Воплощение высокой моды, становящееся все более экстравагантным.
Языки пламени неумолимо движутся вниз по обоям в холле. Это я разожгла огонь, чтобы добавить декораций. Кажется, что дом, в котором мы находимся, ненастоящий. Что эта горящая постройка – декоративный особняк эпохи Тюдоров, воссозданный по маленькой музейной копии, копии, копии. И что от подлинности нас отделяет сотня поколений. Хотя… Разве все мы – не реальность?
Прямо перед тем как Эви с криками выскочила на лестницу и выстрелила в Бренди Александр, я расплескала целый галлон духов «Шанель № 5» по ее спальне, подожгла пригласительный билет и бросила его на пол. Мгновение – и у меня в руках еще один шанс начать новую жизнь.
Забавно, но когда углубляешься в раздумья даже о самом крупном пожаре, какой когда бы то ни было знавало человечество, понимаешь, что он всего-навсего химическая реакция. Окисление. И сознаешь, что тело Жанны д’Арк просто соединилось однажды с кислородом.
Все еще вращаясь на полу, винтовка поворачивается стволом ко мне, к Бренди.
Независимо от того, насколько сильной кажется тебе твоя любовь к человеку, когда лужа крови, струящейся из его раны, растекается по полу настолько, что едва не касается тебя, ты невольно отстраняешься.
Кабы не эта жуткая драма, денек был бы чудесным.
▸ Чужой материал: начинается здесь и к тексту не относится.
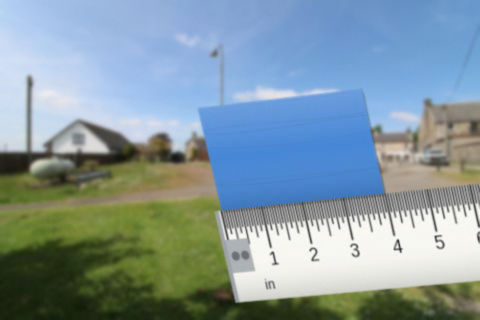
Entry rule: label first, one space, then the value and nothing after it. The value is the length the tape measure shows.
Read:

Сегодня тепло и солнечно, и сквозь раскрытую парадную дверь видны крыльцо и зеленая лужайка перед домом. С улицы тянет теплым запахом свежеподстриженного газона, и слышны голоса выскочивших из дома гостей. К настоящему моменту все они похватали приглянувшиеся им сувениры – из хрусталя и серебра, – вылетели на улицу и дожидаются теперь приезда пожарной бригады и медработников.